━━━ Given text ━━━

Thanks for the recommendations guys, right now im trying to decide if I wanna get one of these x300 ultras or wait for oveready to get the tripples back in stock. The next batch of tripples they make are gunna be xpg2 leds. That option would be quite a bit more expensive tho.


----------



## Nachtwacht (Dec 22, 2012)

Thanks for the post, beavo. Useful X300 - X300U comparison.


----------



## grnamin (Jan 3, 2013)

Got an Ultra today. Definitely packs a punch in a small package. I wish Surefire would design it so that the rail attachment bracket can be fully removed to convert the unit to more of a handheld form factor.


----------



## beavo451 (Jan 3, 2013)

grnamin said:


> Got an Ultra today. Definitely packs a punch in a small package. I wish Surefire would design it so that the rail attachment bracket can be fully removed to convert the unit to more of a handheld form factor.



Umm... Ok?

The X300 is a weaponlight. The Fury is the handheld equivalent.


----------



## Novan3 (Jan 3, 2013)

grnamin said:


> Got an Ultra today. Definitely packs a punch in a small package. I wish Surefire would design it so that the rail attachment bracket can be fully removed to convert the unit to more of a handheld form factor.



Fury Tactical/Defender on a VTAC QD mount. Problem solved.


----------



## grnamin (Jan 11, 2013)

beavo451 said:


> Umm... Ok?
> 
> The X300 is a weaponlight. The Fury is the handheld equivalent.



That's true, but the X300's form factor is less likely to illicit "happy to see me" comments.


----------



## Vox Clamatis in Deserto (Jan 11, 2013)

beavo451 said:


> Umm... Ok?
> 
> The X300 is a weaponlight. The Fury is the handheld equivalent.



Not sure I'd call the Fury the equivalent of the X300 Ultra. The Fury is a low end XM-L SF light with a reflector and no spring in the head. The X300 Ultra has a TIR optic and perhaps the same head electronics, looking at the catalog pictures, as the LX2 Lumamax Ultra.


----------



## Raptor Factor (Jan 20, 2013)

grnamin said:


> Got an Ultra today. Definitely packs a punch in a small package. I wish Surefire would design it so that the rail attachment bracket can be fully removed to convert the unit to more of a handheld form factor.


They actually had a prototype at SHOT of a Y300 Ultra, basically just a pocket clip version that's interchangeable.


----------



## grnamin (Jan 21, 2013)

Check out time stamp 1:24...


----------



## tacdriver22mk2 (Feb 8, 2013)

i think i got one of the new tlr1s' theoretically rated at 300 lumens and i will tell you its about the upper limit for operating in my house between mirrors, white walls, white tiles in the bathroom it defiantly washes out my night vision (not nv just eyes used to darkness) 

and it will easily overpower my trijicon rmr if the room is dark and i just turn the light on with no ambiant light to make the auto rmr ramp up a little 

so here is my question for running in your house/ tight confined spaces eg car where you might hit the light while presenting on a threat with your window up which do you prefer ultra or regular x300 

another fairly nice thing is if i can id a threat i dont have to apply holdover on my tsd combat systems rmr g19 frankengun ~60-80 yds till a 9 starts really dropping off


----------



## SoSideways (Feb 8, 2013)

━━━ Entries provided ━━━

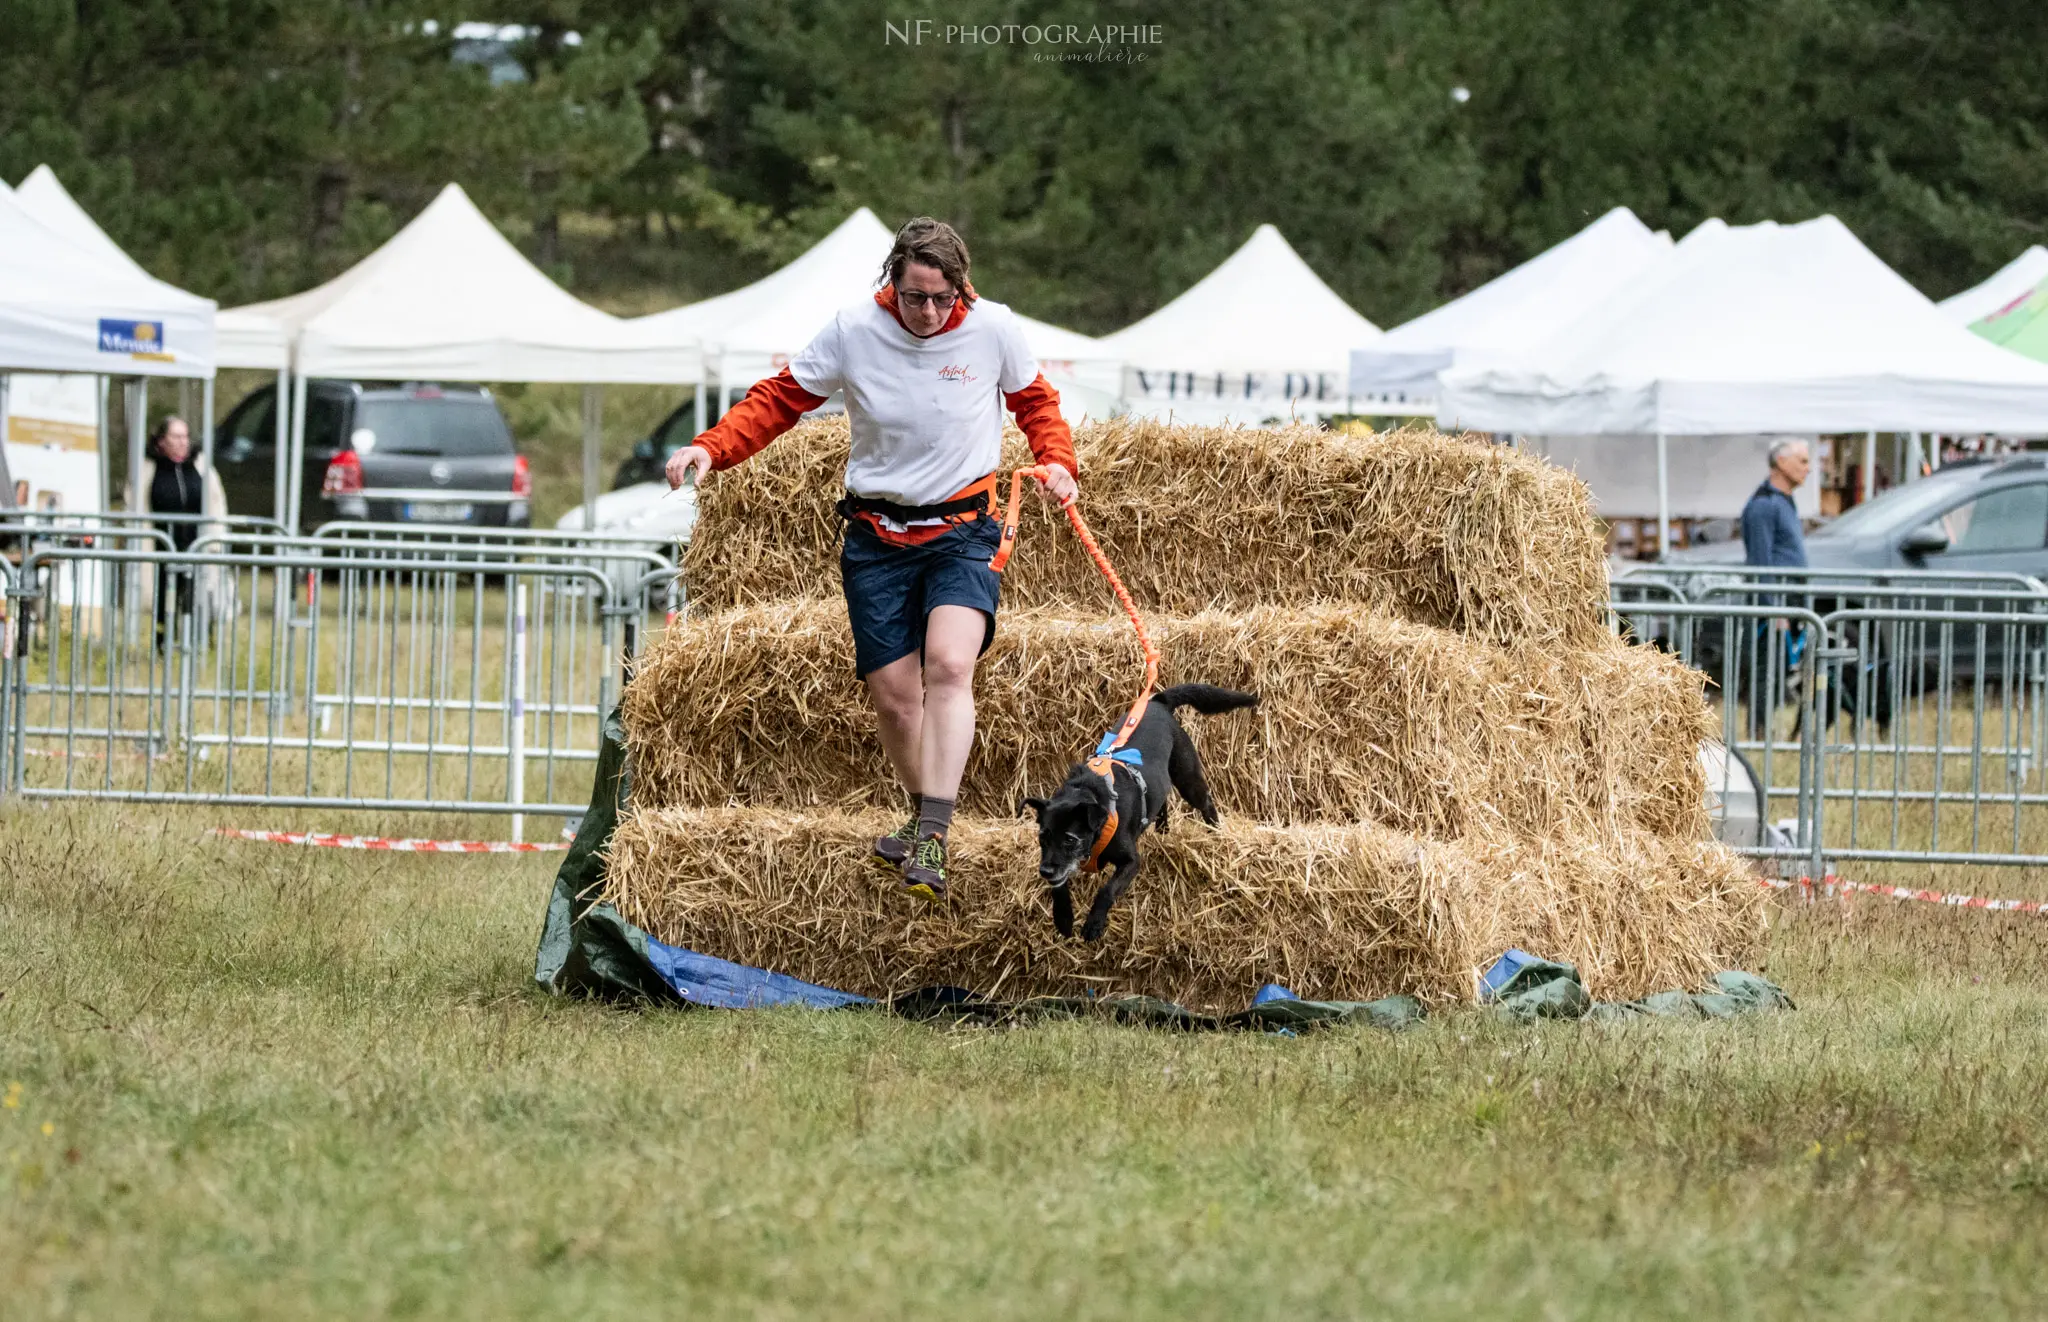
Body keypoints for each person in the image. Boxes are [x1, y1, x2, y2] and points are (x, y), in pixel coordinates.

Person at [666, 216, 1077, 900]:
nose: (928, 312)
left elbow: (1037, 405)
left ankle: (936, 839)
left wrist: (1057, 461)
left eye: (943, 299)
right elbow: (779, 402)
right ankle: (923, 822)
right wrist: (711, 448)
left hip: (964, 529)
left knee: (949, 663)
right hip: (877, 536)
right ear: (892, 281)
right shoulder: (853, 329)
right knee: (893, 698)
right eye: (915, 296)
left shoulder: (993, 328)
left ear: (961, 289)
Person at [135, 415, 228, 650]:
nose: (182, 442)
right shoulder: (148, 468)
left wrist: (217, 538)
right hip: (161, 544)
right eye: (175, 436)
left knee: (200, 593)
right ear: (161, 440)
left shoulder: (200, 465)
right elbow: (136, 503)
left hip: (196, 543)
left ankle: (202, 641)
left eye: (185, 436)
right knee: (163, 596)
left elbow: (216, 501)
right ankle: (163, 642)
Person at [1740, 438, 1809, 568]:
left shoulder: (1782, 501)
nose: (1808, 469)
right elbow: (1760, 563)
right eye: (1803, 462)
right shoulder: (1764, 504)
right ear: (1782, 462)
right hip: (1779, 586)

━━━

▸ Task set
a. Answer these questions using the forum thread:
(i) What kind of LEDs will be in the next batch of triples from oveready?
(ii) According to beavo451, what is the handheld equivalent of the X300?
(iii) What did Raptor Factor say was shown as a prototype at SHOT?
b. Transcribe the stretch of the forum thread from "and it will" through "SoSideways (Feb 8, 2013)".
None of the tasks require the listing.

▸ Answers to the tasks
a.
(i) XPG2 LEDs.
(ii) The Fury.
(iii) A Y300 Ultra, a pocket clip version that's interchangeable.

b.
and it will easily overpower my trijicon rmr if the room is dark and i just turn the light on with no ambiant light to make the auto rmr ramp up a little 

so here is my question for running in your house/ tight confined spaces eg car where you might hit the light while presenting on a threat with your window up which do you prefer ultra or regular x300 

another fairly nice thing is if i can id a threat i dont have to apply holdover on my tsd combat systems rmr g19 frankengun ~60-80 yds till a 9 starts really dropping off


----------



## SoSideways (Feb 8, 2013)